We can now start to think about regions of this latent style space as one form of stylistic client segmentation. You can imagine solving all sorts of problems using this information: What are the design characteristics best liked by a trendy professional? We can share with our design team and vendors that black cloth, button-downs, and blazers would be good features to leverage. How many trendy boho items should we buy? We could share with our planning team what fraction of our clientele live in this region of style space, and stock accordingly. Or how about deciding whether two items are duplicative and should not both be purchased? We can calculate the item pair’s cosine similarity and surface these scores to our buyers.
Stability
There’s only one remaining hiccup left, and that’s stabilizing this latent space to a fixed reference frame. As time progresses, we will naturally have subtle shifts in the underlying assortment of our training data—different items, different clients, and evolving tastes. Additionally, factorization is a nonconvex optimization problem, so you’re not guaranteed to find a global minimum. (Though, interesting solutions to that problem exist.) The result of this is that the principal components can look a little different as time goes on. Later components that carry similar amounts of variance are particularly susceptible to being swapped and recombined. All of these small changes can result in a different basis set of vectors—the style axes would change over time. Each choice of basis set will span the space, and will likely be equally interpretable, but that interpretation process would have to be overhauled regularly.
In order to avoid that process, we will rotate our latent embeddings to a fixed reference frame each time we update them—a partial Procrustes transformation: We can define \(L_0\) as our reference embedding matrix of users and items of size \((m_0 + n_0) * k_0\). \(L_1\) is a new embedding (potentially including new users, items, and dimensions \(k_1\)).
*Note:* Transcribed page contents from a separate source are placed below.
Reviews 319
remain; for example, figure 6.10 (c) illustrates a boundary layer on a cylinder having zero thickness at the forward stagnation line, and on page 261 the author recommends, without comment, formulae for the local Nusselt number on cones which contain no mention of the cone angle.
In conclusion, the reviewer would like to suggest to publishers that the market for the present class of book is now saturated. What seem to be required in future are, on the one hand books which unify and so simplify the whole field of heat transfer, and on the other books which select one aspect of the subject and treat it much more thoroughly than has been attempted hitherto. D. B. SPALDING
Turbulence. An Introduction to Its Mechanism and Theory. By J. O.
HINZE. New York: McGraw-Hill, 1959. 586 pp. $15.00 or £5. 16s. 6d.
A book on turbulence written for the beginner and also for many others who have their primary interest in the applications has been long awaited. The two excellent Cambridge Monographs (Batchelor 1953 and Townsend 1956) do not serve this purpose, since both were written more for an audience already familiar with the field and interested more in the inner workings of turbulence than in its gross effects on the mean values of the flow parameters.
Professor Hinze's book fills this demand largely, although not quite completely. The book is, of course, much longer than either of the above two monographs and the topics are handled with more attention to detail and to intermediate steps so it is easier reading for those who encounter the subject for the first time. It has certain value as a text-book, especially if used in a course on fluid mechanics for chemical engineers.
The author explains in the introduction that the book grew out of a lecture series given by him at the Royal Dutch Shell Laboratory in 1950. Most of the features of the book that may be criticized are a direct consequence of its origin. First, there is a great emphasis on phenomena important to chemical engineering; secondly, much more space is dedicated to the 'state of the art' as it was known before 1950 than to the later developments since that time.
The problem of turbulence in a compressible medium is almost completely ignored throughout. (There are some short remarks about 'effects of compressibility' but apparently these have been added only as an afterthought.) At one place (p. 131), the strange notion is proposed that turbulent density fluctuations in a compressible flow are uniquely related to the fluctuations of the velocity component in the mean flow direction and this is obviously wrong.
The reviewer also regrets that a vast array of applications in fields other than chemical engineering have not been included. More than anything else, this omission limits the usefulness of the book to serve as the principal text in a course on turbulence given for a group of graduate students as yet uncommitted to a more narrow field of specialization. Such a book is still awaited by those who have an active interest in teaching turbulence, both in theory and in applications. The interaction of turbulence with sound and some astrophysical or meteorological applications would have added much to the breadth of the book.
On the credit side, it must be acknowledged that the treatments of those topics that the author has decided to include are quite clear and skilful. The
To maintain interpretability, we want to find the transformation which best solves \(L_{1}T=L_0\); ie. \(T=L_{1}^{-1}L_0\). But, to keep predictions accurate from these embeddings we need to preserve user-item dot products. A transformation that rotates without rescaling yields both stable axes and accurate dot products, so we replace the eigenvalues of T with unity before applying it to \(L_1\). Simplified to only the shared users and items, this looks like:
L1_inv = np.linalg.pinv(L1)
T = np.dot(L1_inv, L0)
u, s, v = np.linalg.svd(T)
si = np.eye(u.shape[0], v.shape[0])
T_rot = np.dot(u, np.dot(si, v))
L1_rot = pd.DataFrame(np.dot(L1, T_rot), index = L1.index)
In cases where factorization is run with additional components (\(k_1 > k_0\)), the rotation will only apply to the first \(k_0\). By monitoring the amount of variance that ends up explained by \(k_1 > k_0\) axes, we can determine whether there are significant new latent features arising that may not have existed prior—perhaps a new trend, a seasonal component, or an expansion into a different product market.
What next?
There are many exciting directions to build from here. Naturally all of the correlated user and item features found above can be used to cold start users and items that haven’t yet been observed. The flexibility of PyTorch also allows for many implementations of that idea, as well as many more—temporal terms, multioutput models, highly nonlinear features, and more.